### Problem description
Every line of the records below that holds the word "דצמבר" should be copied out.

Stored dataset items
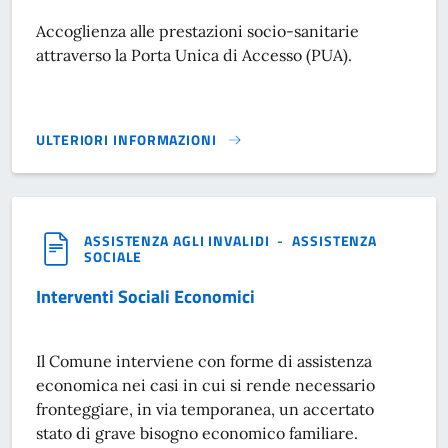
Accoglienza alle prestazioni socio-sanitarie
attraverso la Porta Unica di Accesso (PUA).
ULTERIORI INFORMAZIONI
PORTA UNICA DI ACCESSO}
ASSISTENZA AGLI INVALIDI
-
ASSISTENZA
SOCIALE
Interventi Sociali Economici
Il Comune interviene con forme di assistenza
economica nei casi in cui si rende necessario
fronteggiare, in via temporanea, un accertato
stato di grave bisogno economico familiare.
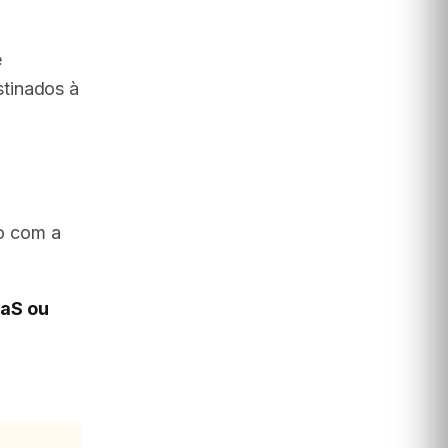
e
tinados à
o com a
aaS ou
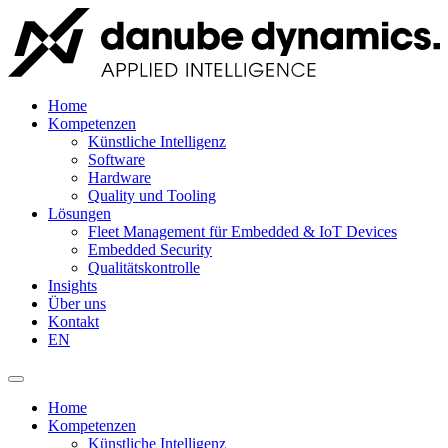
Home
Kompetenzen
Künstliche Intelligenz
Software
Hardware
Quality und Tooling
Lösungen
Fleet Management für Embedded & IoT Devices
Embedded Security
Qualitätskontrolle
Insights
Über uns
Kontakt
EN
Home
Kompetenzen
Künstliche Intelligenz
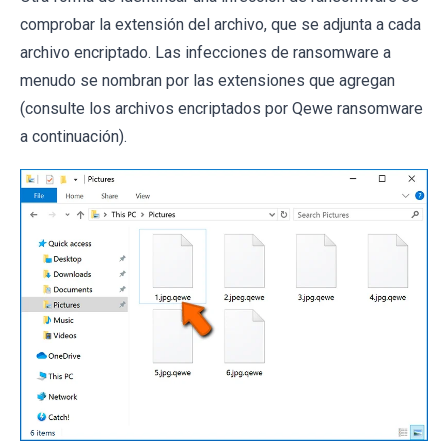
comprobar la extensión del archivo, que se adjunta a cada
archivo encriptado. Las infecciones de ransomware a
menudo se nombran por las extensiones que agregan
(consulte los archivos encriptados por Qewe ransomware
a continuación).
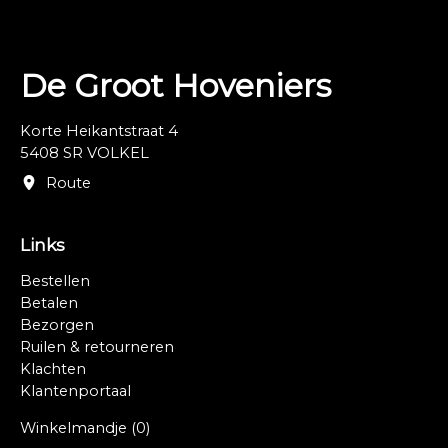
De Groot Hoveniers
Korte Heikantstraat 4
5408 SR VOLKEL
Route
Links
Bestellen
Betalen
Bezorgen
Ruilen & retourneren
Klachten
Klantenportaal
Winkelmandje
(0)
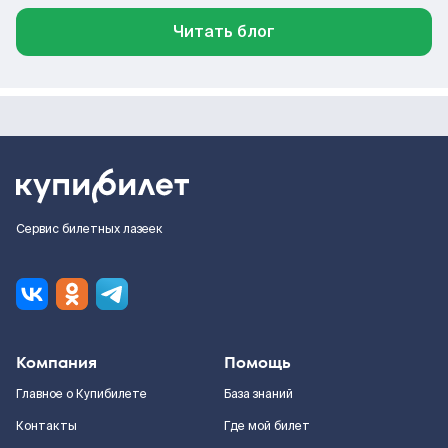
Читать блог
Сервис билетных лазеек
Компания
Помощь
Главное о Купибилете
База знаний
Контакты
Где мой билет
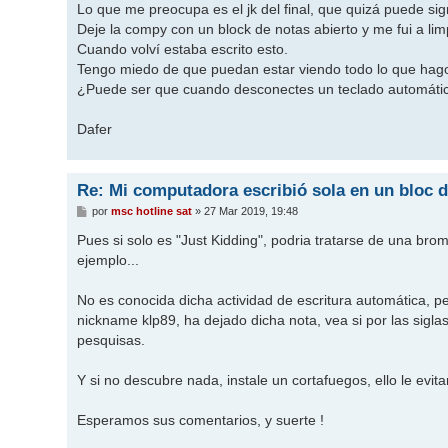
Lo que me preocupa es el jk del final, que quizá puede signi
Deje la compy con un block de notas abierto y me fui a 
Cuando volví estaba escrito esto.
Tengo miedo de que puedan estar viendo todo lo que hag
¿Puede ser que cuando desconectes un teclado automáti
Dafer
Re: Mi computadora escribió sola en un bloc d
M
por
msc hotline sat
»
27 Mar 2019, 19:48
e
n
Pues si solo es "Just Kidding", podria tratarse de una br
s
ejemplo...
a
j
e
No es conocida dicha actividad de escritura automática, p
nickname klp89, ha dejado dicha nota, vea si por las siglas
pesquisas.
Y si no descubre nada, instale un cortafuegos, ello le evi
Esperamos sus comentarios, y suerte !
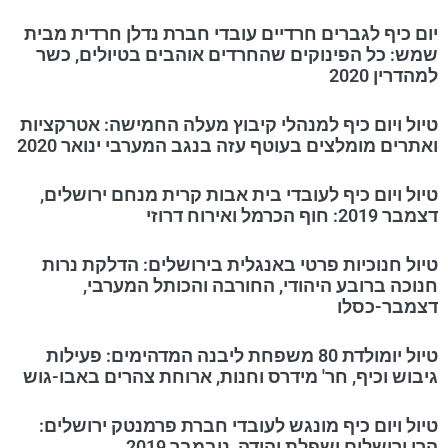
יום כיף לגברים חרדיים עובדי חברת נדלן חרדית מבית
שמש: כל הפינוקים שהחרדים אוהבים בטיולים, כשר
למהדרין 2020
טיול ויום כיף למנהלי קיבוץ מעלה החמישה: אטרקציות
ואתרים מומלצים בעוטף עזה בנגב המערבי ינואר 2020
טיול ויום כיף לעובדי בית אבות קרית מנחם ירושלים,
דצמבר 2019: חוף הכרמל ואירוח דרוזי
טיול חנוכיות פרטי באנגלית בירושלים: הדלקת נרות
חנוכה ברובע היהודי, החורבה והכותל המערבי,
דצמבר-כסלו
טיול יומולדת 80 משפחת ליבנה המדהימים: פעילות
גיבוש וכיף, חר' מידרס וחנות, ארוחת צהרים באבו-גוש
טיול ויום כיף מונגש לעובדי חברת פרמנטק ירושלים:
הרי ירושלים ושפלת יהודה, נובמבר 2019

* * *

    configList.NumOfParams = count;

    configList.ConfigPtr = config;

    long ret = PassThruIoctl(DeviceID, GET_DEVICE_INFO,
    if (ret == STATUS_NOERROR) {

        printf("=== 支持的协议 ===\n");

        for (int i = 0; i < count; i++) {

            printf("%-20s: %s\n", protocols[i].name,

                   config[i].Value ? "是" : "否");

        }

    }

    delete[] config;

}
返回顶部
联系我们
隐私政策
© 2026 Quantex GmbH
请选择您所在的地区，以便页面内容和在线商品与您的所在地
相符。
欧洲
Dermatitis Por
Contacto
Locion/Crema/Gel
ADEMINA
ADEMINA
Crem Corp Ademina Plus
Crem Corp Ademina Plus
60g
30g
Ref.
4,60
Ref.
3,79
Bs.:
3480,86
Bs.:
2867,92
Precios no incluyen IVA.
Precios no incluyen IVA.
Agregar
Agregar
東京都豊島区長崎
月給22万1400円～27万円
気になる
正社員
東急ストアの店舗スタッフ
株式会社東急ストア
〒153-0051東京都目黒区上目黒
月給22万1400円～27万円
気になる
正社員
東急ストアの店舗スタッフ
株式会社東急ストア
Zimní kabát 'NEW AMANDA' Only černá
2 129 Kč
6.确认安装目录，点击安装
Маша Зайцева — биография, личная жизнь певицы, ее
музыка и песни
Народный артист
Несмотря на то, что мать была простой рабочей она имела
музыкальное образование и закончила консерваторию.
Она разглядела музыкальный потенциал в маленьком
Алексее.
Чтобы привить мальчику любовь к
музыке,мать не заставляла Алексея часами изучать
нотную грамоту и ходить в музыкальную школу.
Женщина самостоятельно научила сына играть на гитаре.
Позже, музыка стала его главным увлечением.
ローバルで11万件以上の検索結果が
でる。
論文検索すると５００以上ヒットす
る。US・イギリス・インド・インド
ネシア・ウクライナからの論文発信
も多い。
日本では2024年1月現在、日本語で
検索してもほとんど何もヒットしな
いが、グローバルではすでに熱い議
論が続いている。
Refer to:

* * *

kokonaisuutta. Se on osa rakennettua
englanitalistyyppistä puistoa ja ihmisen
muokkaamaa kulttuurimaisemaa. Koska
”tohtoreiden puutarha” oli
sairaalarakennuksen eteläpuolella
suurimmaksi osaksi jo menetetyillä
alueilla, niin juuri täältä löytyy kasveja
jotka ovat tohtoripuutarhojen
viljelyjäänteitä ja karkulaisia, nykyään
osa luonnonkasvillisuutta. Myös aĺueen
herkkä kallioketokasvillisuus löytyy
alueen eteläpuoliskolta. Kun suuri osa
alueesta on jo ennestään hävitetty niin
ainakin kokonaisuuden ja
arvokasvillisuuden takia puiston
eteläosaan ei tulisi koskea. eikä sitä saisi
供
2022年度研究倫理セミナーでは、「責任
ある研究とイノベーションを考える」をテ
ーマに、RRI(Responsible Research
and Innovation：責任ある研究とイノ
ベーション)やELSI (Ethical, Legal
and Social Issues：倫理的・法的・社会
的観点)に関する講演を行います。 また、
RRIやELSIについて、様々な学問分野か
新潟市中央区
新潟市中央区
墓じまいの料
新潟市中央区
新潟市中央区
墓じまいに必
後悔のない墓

### Solution to the problem
דצמבר 2019: חוף הכרמל ואירוח דרוזי
דצמבר-כסלו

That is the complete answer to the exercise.